An Ode to Bzip
2 days ago
- #bzip
- #Lua
- #compression
- ComputerCraft is a mod that adds programming to Minecraft using Lua code.
- Compression is needed due to limited disk space, with bzip being the most efficient for text-like data like Lua code.
- bzip outperforms other compression algorithms (zopfli, zstd, xz, brotli, lzip) in compressing code, achieving better ratios.
- Unlike LZ77-based algorithms, bzip uses BWT (Burrows-Wheeler Transform), which groups characters by context, making it more efficient for repetitive text.
- BWT has downsides, such as mixing different dialects or formats, but works well for consistent data like code.
- bzip2 and bzip3 differ in how they compress BWT output, with bzip2 using RLE and bzip3 being more intelligent.
- BWT-based methods are deterministic and free of heuristics, unlike LZ77-based methods that require tuning.
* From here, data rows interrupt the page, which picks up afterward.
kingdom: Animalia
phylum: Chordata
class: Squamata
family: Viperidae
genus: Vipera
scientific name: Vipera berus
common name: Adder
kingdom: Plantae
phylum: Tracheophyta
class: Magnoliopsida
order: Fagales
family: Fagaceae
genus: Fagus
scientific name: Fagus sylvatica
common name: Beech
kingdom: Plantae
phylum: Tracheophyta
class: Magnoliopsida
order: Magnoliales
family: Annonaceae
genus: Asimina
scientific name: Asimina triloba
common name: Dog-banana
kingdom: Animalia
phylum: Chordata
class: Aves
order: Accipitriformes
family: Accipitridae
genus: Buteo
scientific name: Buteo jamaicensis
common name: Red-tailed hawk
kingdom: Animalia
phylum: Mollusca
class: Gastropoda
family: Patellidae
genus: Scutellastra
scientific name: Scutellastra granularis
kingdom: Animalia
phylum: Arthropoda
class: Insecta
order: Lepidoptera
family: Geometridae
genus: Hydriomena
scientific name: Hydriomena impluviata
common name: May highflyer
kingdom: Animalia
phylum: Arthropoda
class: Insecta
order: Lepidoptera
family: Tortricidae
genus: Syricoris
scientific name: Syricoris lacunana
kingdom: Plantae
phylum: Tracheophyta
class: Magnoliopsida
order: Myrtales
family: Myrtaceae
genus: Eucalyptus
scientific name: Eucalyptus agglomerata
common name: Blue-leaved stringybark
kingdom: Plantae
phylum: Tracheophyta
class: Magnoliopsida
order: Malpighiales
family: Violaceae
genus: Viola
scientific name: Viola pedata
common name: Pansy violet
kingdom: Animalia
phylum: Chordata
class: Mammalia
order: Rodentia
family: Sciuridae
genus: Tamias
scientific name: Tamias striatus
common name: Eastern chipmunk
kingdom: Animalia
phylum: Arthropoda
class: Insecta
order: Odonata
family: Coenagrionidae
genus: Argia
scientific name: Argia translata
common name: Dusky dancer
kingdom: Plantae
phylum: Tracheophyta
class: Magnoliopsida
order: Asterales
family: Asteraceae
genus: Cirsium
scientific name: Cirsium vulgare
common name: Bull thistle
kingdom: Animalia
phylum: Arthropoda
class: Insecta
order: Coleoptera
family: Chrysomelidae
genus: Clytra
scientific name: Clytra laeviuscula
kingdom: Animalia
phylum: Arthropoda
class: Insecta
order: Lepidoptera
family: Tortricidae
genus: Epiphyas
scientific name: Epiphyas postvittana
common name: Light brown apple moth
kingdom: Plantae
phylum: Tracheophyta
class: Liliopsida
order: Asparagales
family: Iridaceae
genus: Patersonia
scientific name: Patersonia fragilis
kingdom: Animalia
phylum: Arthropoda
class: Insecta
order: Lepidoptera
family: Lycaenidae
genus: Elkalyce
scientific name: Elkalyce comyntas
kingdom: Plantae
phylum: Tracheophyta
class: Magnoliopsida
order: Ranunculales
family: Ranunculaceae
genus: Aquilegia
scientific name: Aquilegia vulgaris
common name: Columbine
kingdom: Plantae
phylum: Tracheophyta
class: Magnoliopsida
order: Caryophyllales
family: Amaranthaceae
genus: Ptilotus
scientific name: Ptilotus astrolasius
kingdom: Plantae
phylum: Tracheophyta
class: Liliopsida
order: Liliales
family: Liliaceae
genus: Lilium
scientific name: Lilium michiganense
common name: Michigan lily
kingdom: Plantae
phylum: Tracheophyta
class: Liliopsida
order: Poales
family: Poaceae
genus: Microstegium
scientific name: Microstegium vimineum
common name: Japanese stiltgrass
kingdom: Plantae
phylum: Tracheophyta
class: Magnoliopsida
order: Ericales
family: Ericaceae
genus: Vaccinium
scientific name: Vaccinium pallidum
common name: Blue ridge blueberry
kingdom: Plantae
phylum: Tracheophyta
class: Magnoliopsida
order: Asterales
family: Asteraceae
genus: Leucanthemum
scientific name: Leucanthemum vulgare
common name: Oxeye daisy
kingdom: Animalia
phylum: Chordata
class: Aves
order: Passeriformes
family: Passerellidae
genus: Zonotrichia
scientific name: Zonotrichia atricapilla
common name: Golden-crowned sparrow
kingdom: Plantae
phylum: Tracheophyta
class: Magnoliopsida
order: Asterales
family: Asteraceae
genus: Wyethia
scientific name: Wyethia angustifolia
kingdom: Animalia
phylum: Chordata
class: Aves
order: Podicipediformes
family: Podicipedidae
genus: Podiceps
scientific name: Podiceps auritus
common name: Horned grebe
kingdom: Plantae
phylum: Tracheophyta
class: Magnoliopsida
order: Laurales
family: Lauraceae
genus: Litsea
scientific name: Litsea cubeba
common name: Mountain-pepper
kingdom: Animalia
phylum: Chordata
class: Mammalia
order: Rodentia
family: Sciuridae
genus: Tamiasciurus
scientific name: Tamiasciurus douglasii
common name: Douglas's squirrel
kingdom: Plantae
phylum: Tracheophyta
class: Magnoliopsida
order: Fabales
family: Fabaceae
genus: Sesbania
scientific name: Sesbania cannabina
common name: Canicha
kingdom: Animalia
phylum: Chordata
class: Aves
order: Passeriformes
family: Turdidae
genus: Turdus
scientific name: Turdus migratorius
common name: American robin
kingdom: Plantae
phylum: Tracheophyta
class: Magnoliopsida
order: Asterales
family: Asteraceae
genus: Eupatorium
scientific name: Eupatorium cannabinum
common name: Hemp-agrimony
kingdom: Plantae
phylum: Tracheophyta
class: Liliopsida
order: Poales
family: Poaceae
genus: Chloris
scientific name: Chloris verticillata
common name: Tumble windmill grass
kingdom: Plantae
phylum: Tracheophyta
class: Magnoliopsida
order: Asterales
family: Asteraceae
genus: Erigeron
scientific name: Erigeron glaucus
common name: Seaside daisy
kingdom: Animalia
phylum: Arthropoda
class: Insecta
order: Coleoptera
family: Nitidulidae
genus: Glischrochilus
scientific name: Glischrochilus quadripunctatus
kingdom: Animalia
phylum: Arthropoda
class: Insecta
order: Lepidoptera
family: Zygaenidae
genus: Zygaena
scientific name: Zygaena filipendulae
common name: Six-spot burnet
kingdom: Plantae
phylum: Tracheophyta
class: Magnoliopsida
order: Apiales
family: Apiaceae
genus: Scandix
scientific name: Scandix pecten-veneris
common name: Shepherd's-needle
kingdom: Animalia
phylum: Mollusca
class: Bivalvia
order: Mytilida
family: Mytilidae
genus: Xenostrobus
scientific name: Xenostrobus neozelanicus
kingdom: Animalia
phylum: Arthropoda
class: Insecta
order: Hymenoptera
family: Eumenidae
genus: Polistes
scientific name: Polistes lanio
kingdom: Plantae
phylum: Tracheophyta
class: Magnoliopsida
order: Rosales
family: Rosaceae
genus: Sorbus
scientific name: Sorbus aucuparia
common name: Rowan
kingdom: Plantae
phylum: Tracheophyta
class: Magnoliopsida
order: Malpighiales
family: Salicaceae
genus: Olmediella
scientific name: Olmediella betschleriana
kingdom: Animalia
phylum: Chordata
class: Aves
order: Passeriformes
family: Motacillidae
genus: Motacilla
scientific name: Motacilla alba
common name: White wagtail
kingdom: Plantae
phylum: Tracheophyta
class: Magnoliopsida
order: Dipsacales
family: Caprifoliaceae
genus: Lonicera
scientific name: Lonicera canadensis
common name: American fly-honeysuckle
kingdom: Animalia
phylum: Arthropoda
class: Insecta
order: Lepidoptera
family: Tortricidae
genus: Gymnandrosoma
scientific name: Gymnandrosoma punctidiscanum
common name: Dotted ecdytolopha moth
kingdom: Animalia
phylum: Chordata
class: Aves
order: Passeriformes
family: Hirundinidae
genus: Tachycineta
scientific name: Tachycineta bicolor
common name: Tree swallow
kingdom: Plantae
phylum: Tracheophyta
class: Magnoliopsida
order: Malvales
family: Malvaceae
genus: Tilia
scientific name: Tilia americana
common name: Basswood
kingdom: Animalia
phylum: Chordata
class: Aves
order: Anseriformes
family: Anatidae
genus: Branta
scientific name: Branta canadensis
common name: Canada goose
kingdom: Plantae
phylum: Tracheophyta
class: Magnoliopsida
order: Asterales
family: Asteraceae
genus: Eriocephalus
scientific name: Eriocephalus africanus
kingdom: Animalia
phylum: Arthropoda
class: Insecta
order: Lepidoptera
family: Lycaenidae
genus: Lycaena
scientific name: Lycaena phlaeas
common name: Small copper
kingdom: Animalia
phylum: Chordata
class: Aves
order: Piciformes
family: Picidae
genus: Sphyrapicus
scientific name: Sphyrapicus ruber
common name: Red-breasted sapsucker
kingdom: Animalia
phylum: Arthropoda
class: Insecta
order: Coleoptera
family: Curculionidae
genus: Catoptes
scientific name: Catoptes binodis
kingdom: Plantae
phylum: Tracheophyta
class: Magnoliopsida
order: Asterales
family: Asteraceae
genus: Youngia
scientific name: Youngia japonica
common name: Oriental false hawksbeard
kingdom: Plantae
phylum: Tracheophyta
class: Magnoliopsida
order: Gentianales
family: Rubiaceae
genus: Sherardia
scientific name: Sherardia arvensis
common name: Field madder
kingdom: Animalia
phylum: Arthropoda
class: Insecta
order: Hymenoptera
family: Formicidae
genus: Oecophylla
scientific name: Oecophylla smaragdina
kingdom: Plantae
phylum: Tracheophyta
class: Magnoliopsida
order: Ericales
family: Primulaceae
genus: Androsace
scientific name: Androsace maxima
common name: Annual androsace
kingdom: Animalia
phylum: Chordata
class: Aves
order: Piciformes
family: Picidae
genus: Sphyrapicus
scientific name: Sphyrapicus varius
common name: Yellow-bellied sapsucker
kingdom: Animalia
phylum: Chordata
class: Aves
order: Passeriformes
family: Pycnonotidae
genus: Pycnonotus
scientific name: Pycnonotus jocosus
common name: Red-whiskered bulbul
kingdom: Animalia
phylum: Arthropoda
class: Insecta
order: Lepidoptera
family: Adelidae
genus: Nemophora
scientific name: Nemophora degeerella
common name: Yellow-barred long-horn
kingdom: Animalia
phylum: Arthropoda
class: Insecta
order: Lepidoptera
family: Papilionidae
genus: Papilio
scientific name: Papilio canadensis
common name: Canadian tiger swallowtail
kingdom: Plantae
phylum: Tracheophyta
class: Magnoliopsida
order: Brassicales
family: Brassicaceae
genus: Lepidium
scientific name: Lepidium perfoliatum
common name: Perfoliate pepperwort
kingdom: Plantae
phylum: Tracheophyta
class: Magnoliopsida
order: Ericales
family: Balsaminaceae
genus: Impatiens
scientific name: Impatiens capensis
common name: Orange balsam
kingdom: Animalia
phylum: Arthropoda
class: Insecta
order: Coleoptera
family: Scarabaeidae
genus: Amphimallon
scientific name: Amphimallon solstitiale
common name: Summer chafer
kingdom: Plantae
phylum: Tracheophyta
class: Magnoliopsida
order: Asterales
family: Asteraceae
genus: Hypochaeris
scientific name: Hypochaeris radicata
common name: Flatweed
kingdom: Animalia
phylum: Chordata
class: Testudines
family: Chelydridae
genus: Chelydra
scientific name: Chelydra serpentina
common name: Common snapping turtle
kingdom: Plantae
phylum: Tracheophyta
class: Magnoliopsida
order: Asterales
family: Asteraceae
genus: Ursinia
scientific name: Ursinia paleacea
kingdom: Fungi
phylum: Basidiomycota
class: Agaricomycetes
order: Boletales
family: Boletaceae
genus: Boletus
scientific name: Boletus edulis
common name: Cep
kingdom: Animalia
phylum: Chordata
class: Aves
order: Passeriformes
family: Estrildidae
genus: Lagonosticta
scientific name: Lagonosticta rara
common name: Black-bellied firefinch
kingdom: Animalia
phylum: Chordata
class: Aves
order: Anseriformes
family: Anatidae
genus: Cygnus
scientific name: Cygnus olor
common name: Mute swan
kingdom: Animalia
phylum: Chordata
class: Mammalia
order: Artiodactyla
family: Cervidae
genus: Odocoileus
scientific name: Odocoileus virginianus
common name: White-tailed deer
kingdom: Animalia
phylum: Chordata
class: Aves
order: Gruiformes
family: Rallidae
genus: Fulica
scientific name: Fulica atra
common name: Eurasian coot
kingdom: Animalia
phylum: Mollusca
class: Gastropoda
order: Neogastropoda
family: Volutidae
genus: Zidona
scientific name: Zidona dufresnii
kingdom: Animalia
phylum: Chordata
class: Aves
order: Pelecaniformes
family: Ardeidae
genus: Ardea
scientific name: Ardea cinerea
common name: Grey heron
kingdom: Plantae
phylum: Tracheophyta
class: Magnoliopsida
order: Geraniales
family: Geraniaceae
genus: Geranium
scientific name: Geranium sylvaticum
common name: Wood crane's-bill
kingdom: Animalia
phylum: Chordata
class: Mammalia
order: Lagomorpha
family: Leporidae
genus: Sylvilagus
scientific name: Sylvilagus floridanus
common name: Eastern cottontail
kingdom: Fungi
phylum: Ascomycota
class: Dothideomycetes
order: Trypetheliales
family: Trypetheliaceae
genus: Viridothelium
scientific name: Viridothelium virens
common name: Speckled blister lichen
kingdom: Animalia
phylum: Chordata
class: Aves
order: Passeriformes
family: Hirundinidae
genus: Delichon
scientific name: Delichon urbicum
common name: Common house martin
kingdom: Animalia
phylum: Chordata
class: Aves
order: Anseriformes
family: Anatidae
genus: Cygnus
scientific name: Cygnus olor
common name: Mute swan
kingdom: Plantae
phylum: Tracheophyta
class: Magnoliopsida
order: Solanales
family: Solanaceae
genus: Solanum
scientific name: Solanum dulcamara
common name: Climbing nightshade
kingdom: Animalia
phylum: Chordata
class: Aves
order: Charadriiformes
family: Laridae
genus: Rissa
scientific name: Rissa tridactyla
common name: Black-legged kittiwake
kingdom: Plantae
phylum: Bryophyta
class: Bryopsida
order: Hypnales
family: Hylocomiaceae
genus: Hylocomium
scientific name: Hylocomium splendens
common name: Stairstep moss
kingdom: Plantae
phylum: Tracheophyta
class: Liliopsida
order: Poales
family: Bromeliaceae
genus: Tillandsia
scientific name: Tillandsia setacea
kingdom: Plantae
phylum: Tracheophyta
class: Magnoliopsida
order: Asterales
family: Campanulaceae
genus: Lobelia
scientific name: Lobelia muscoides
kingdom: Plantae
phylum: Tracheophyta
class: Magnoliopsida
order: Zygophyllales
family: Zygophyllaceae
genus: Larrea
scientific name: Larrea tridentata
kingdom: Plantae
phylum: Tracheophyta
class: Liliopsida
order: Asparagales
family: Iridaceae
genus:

- Decoder size for bzip is manageable, especially when optimized for self-extracting archives, fitting in ~1.5 KB.
- bzip's performance is slower for compression but decoding is acceptable, especially in high-level languages like Lua.
- Alternatives like custom algorithms or pre-processing code before compression don't significantly improve ratios over bzip.
- bzip is ideal for text and code compression, offering simplicity, efficiency, and fewer heuristics compared to LZ77-based methods.